## What is asked
Reproduce the book blog post below word for word, from its first line to its last.

## Article
Narcopolis opens in Bombay in the late 1970s, as its narrator first arrives from New York to find himself entranced with the city’s underworld, in particular an opium den and attached brothel. A cast of unforgettably degenerate and magnetic characters works and patronizes the venue, including Dimple, the eunuch who makes pipes in the den; Rumi, the salaryman and husband whose addiction is violence; Newton Xavier, the celebrated painter who both rejects and craves adulation; Mr. Lee, the Chinese refugee and businessman; and a cast of poets, prostitutes, pimps, and gangsters.
Book hauls this week include the Nalo Hopkinson score along with In the Unlikely Event by Judy Bloom and The Wild Girls by Pat Murphy.
My Mom visited this week and surprised me with a stack of books she was passing on (the best kind of surprise!) including Warlight by Michael Ondaatje, The Last High by Daniel Kalla, A Conspiracy of Bones by Kathy Reichs, Green Grass Running Water by Thomas King, Ragged Company by Richard Wagamese, Catch and Kill by Ronan Farrow, The Goldfinch by Donna Tartt, The Daughters Tale by Armando Lucas Correa, and The Elegance of the Hedgehog by Muriel Barbery. Thanks Mom!
I’ve started The Water Dancer this weekend which puts me halfway through my stack in progress already, and past my goal of reading 50 books this year! This is 51! Go me!

## Extracted data
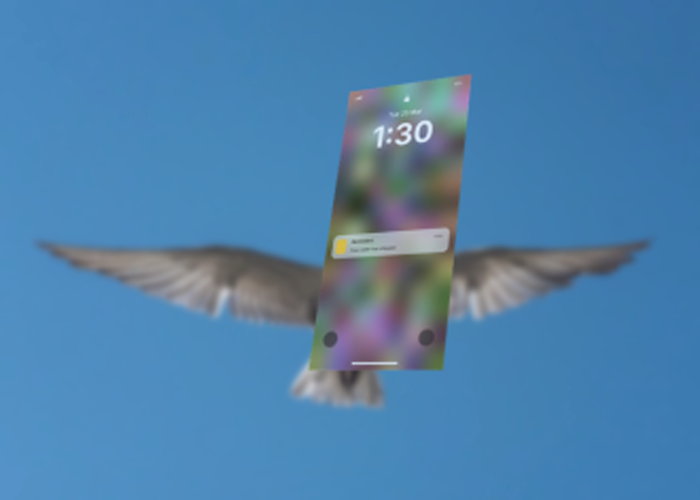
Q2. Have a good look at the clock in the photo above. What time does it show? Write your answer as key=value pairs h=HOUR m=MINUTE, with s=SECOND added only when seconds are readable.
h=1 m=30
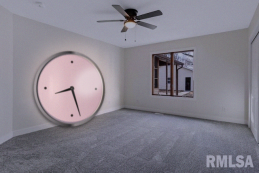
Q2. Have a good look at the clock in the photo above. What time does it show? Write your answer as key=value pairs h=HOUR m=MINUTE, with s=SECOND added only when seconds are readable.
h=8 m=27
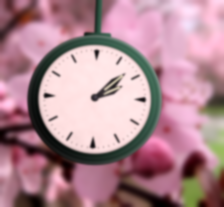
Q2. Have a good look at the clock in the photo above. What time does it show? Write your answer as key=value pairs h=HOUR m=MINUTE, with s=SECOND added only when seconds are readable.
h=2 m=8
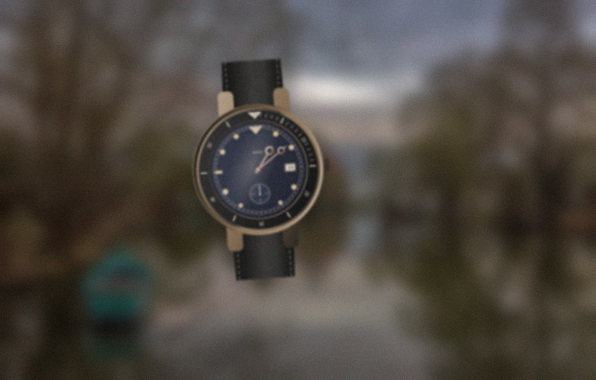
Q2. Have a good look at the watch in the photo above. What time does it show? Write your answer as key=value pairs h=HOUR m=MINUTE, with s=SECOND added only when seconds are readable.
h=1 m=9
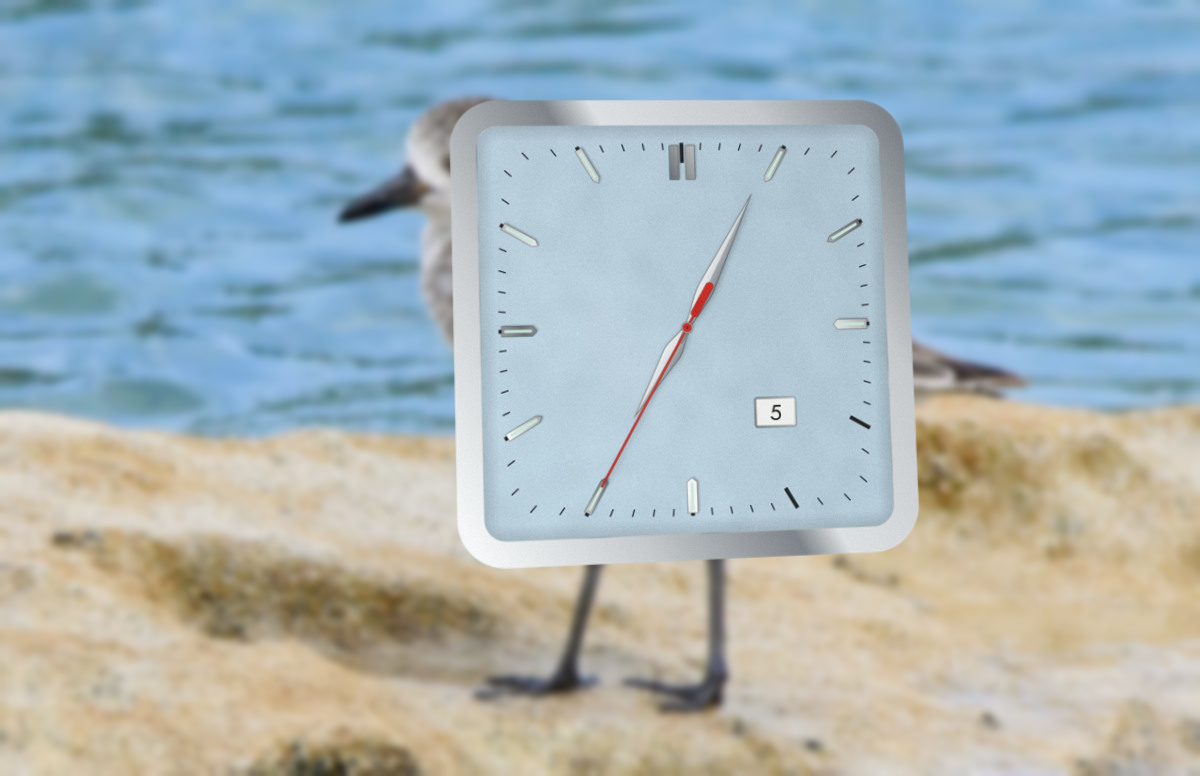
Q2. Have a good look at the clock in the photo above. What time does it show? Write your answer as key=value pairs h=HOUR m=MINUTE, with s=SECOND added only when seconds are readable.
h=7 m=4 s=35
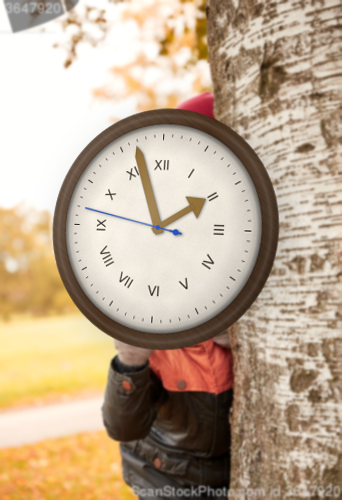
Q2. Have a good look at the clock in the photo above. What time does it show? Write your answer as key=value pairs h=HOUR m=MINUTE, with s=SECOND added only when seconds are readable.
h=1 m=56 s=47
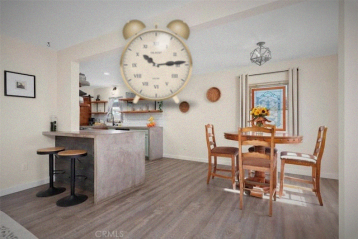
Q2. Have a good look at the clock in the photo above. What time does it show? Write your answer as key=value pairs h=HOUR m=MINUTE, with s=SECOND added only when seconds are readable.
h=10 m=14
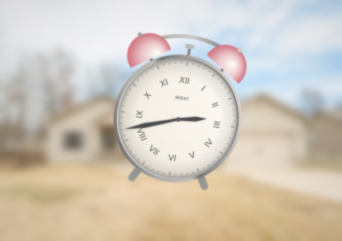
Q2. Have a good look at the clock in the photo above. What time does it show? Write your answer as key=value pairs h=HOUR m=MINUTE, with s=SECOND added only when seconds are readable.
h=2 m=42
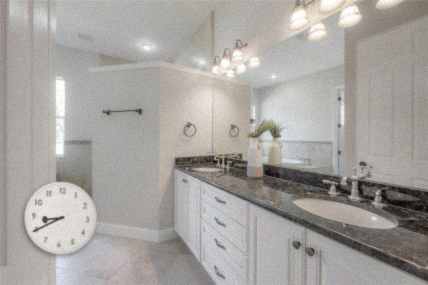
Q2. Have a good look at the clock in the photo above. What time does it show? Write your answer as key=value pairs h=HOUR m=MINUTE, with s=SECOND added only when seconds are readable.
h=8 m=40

...

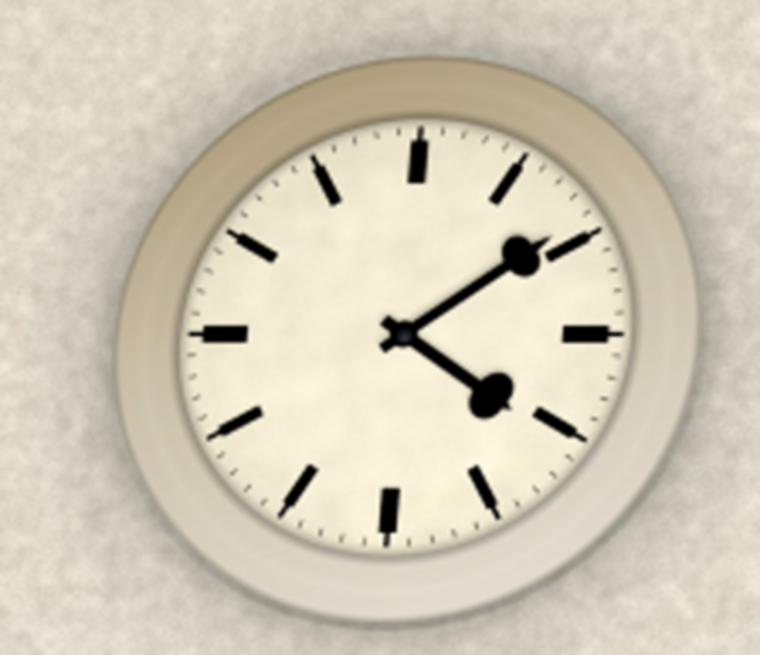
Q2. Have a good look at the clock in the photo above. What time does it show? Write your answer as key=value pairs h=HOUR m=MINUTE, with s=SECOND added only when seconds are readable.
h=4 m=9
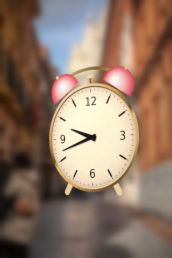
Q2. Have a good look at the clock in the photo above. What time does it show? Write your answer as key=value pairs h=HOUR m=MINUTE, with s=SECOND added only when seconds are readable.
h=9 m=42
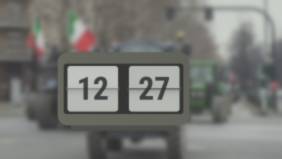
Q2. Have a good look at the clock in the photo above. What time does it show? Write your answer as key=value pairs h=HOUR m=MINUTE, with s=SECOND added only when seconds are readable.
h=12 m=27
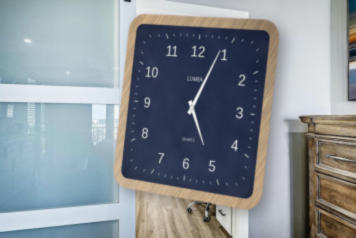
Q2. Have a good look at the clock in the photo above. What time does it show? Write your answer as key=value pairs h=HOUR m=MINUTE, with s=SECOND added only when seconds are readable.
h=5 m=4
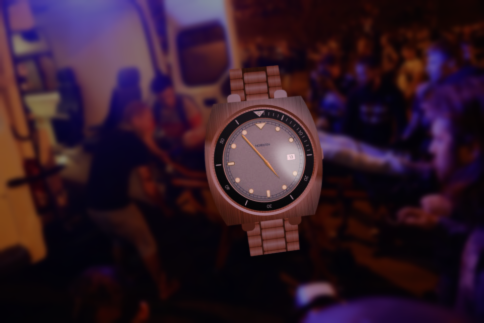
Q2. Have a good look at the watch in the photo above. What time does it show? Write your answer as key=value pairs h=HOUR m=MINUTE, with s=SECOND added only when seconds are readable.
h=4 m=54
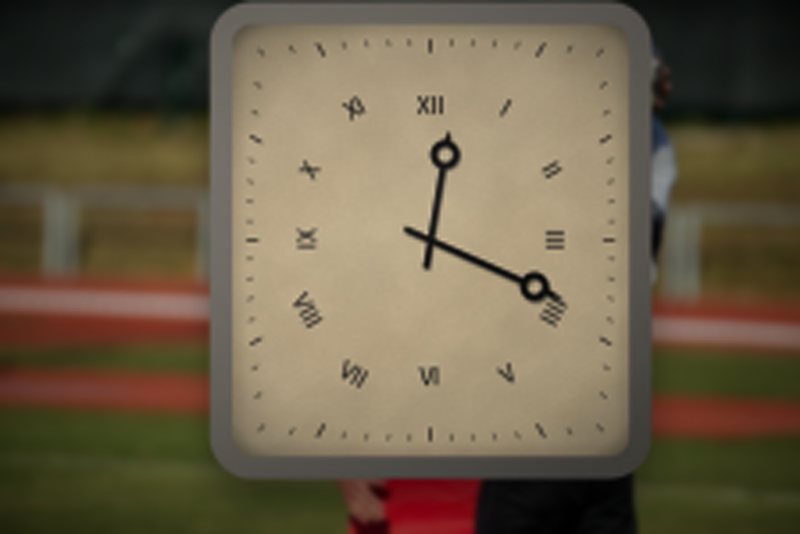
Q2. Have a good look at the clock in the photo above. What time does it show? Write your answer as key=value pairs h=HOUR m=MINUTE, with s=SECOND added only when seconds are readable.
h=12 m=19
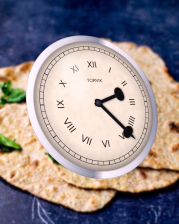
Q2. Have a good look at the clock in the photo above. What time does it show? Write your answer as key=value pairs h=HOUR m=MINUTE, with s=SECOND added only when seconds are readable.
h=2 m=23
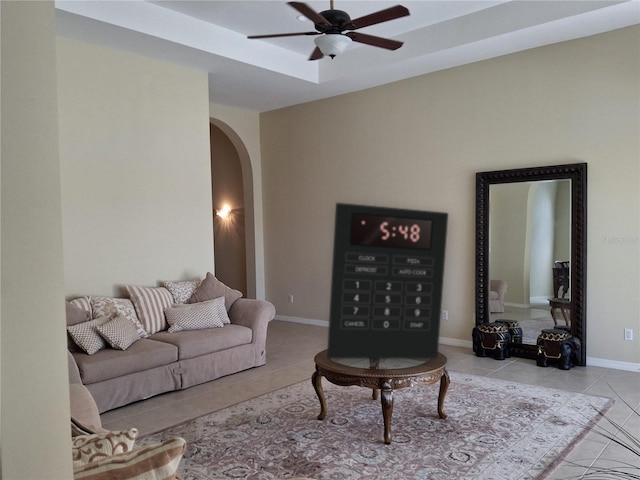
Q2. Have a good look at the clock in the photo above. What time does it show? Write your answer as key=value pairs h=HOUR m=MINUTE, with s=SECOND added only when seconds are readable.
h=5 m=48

## Answer to this task
Narcopolis opens in Bombay in the late 1970s, as its narrator first arrives from New York to find himself entranced with the city’s underworld, in particular an opium den and attached brothel. A cast of unforgettably degenerate and magnetic characters works and patronizes the venue, including Dimple, the eunuch who makes pipes in the den; Rumi, the salaryman and husband whose addiction is violence; Newton Xavier, the celebrated painter who both rejects and craves adulation; Mr. Lee, the Chinese refugee and businessman; and a cast of poets, prostitutes, pimps, and gangsters.
Book hauls this week include the Nalo Hopkinson score along with In the Unlikely Event by Judy Bloom and The Wild Girls by Pat Murphy.
My Mom visited this week and surprised me with a stack of books she was passing on (the best kind of surprise!) including Warlight by Michael Ondaatje, The Last High by Daniel Kalla, A Conspiracy of Bones by Kathy Reichs, Green Grass Running Water by Thomas King, Ragged Company by Richard Wagamese, Catch and Kill by Ronan Farrow, The Goldfinch by Donna Tartt, The Daughters Tale by Armando Lucas Correa, and The Elegance of the Hedgehog by Muriel Barbery. Thanks Mom!
I’ve started The Water Dancer this weekend which puts me halfway through my stack in progress already, and past my goal of reading 50 books this year! This is 51! Go me!